Items from a data source:
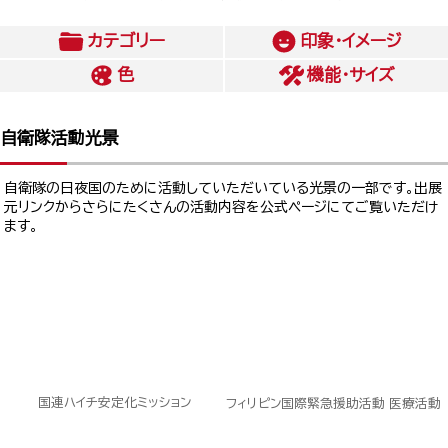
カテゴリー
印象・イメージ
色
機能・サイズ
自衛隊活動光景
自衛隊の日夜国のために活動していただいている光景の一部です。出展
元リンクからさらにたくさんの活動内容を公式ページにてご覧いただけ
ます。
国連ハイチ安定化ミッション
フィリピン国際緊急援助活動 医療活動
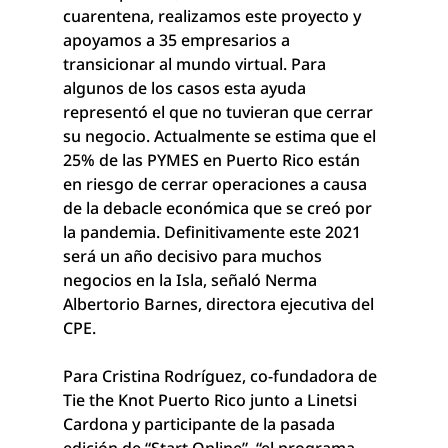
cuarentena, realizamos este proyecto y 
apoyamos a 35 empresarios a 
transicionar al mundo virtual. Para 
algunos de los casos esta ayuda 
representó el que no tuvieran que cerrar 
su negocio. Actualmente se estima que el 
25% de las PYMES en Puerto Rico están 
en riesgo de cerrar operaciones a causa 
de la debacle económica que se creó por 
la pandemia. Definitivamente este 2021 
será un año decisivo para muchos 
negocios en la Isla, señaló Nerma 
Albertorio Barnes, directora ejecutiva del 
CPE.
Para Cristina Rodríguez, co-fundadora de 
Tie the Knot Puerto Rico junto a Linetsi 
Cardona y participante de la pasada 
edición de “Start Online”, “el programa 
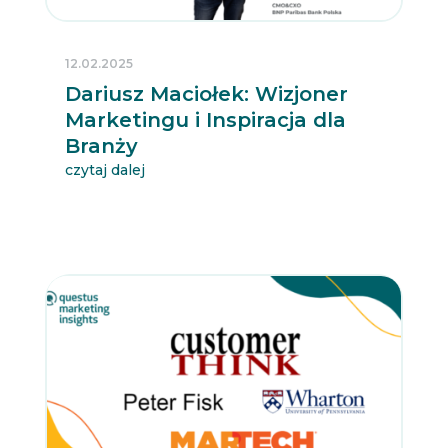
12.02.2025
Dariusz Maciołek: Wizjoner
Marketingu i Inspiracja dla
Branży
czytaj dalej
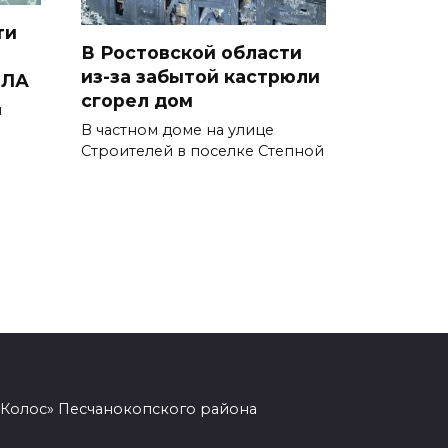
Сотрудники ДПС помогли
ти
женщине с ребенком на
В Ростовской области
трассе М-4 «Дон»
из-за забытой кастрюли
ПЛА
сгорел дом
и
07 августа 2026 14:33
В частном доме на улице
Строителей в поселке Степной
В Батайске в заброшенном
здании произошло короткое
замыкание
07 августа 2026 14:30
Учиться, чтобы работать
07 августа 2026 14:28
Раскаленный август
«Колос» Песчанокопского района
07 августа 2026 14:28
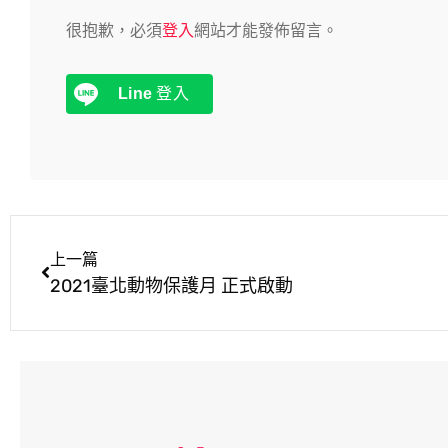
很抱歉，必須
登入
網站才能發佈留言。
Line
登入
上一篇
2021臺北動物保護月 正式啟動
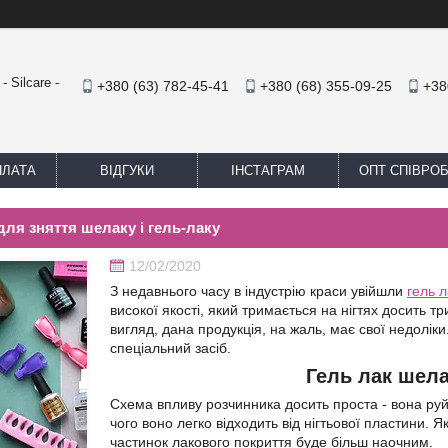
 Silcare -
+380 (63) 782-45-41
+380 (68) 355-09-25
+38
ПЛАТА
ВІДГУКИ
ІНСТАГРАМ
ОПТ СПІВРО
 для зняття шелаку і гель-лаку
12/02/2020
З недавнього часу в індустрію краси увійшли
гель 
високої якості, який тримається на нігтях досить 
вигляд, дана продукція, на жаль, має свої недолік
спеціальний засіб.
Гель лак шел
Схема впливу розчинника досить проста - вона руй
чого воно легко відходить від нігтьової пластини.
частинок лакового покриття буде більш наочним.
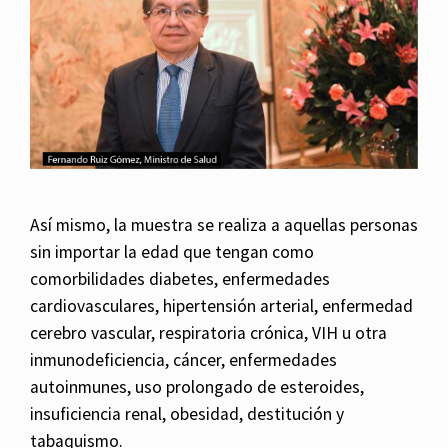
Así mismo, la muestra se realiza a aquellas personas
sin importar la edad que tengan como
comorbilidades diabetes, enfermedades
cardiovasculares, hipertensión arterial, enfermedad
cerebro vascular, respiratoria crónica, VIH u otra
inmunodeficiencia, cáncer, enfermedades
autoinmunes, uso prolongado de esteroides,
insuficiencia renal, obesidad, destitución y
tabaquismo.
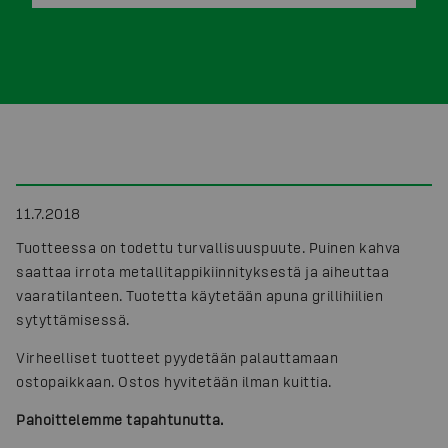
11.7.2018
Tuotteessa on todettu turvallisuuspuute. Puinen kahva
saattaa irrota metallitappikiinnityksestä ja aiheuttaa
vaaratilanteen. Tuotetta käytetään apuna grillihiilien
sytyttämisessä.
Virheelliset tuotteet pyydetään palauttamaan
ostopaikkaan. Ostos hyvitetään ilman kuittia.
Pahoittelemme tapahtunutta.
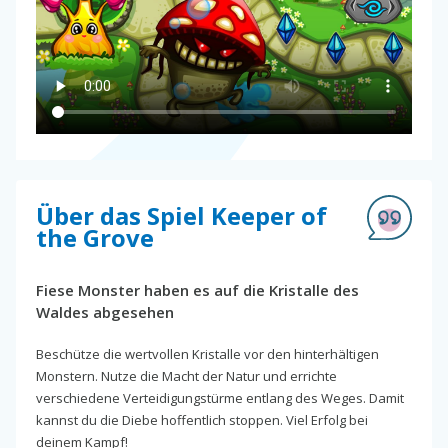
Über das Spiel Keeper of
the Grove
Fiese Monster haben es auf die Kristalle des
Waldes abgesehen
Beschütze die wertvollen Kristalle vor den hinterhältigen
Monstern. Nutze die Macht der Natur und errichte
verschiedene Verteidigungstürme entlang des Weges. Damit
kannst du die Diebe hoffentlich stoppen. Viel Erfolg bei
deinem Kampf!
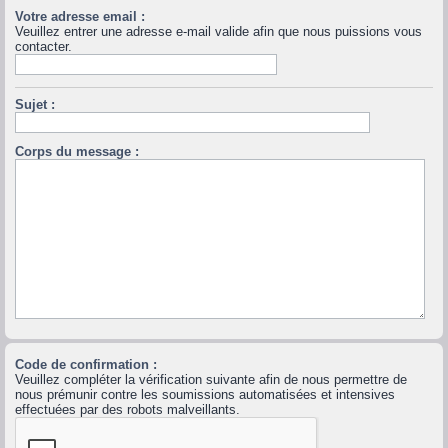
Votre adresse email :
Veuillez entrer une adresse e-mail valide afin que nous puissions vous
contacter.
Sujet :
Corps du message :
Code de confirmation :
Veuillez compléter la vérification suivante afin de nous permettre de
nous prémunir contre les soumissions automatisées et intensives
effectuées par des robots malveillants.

- _PROMPT_
Please print every line of text in the data above without changing a character, and leave the pictures out.

- _TASK OUTPUT_
カテゴリー
印象・イメージ
色
機能・サイズ
自衛隊活動光景
自衛隊の日夜国のために活動していただいている光景の一部です。出展
元リンクからさらにたくさんの活動内容を公式ページにてご覧いただけ
ます。
国連ハイチ安定化ミッション
フィリピン国際緊急援助活動 医療活動
cuarentena, realizamos este proyecto y 
apoyamos a 35 empresarios a 
transicionar al mundo virtual. Para 
algunos de los casos esta ayuda 
representó el que no tuvieran que cerrar 
su negocio. Actualmente se estima que el 
25% de las PYMES en Puerto Rico están 
en riesgo de cerrar operaciones a causa 
de la debacle económica que se creó por 
la pandemia. Definitivamente este 2021 
será un año decisivo para muchos 
negocios en la Isla, señaló Nerma 
Albertorio Barnes, directora ejecutiva del 
CPE.
Para Cristina Rodríguez, co-fundadora de 
Tie the Knot Puerto Rico junto a Linetsi 
Cardona y participante de la pasada 
edición de “Start Online”, “el programa 
12.02.2025
Dariusz Maciołek: Wizjoner
Marketingu i Inspiracja dla
Branży
czytaj dalej
Сотрудники ДПС помогли
ти
женщине с ребенком на
В Ростовской области
трассе М-4 «Дон»
из-за забытой кастрюли
ПЛА
сгорел дом
и
07 августа 2026 14:33
В частном доме на улице
Строителей в поселке Степной
В Батайске в заброшенном
здании произошло короткое
замыкание
07 августа 2026 14:30
Учиться, чтобы работать
07 августа 2026 14:28
Раскаленный август
«Колос» Песчанокопского района
07 августа 2026 14:28
很抱歉，必須
登入
網站才能發佈留言。
Line
登入
上一篇
2021臺北動物保護月 正式啟動
 Silcare -
+380 (63) 782-45-41
+380 (68) 355-09-25
+38
ПЛАТА
ВІДГУКИ
ІНСТАГРАМ
ОПТ СПІВРО
 для зняття шелаку і гель-лаку
12/02/2020
З недавнього часу в індустрію краси увійшли
гель 
високої якості, який тримається на нігтях досить 
вигляд, дана продукція, на жаль, має свої недолік
спеціальний засіб.
Гель лак шел
Схема впливу розчинника досить проста - вона руй
чого воно легко відходить від нігтьової пластини.
частинок лакового покриття буде більш наочним.
Así mismo, la muestra se realiza a aquellas personas
sin importar la edad que tengan como
comorbilidades diabetes, enfermedades
cardiovasculares, hipertensión arterial, enfermedad
cerebro vascular, respiratoria crónica, VIH u otra
inmunodeficiencia, cáncer, enfermedades
autoinmunes, uso prolongado de esteroides,
insuficiencia renal, obesidad, destitución y
tabaquismo.
11.7.2018
Tuotteessa on todettu turvallisuuspuute. Puinen kahva
saattaa irrota metallitappikiinnityksestä ja aiheuttaa
vaaratilanteen. Tuotetta käytetään apuna grillihiilien
sytyttämisessä.
Virheelliset tuotteet pyydetään palauttamaan
ostopaikkaan. Ostos hyvitetään ilman kuittia.
Pahoittelemme tapahtunutta.
Über das Spiel Keeper of
the Grove
Fiese Monster haben es auf die Kristalle des
Waldes abgesehen
Beschütze die wertvollen Kristalle vor den hinterhältigen
Monstern. Nutze die Macht der Natur und errichte
verschiedene Verteidigungstürme entlang des Weges. Damit
kannst du die Diebe hoffentlich stoppen. Viel Erfolg bei
deinem Kampf!
Votre adresse email :
Veuillez entrer une adresse e-mail valide afin que nous puissions vous
contacter.
Sujet :
Corps du message :
Code de confirmation :
Veuillez compléter la vérification suivante afin de nous permettre de
nous prémunir contre les soumissions automatisées et intensives
effectuées par des robots malveillants.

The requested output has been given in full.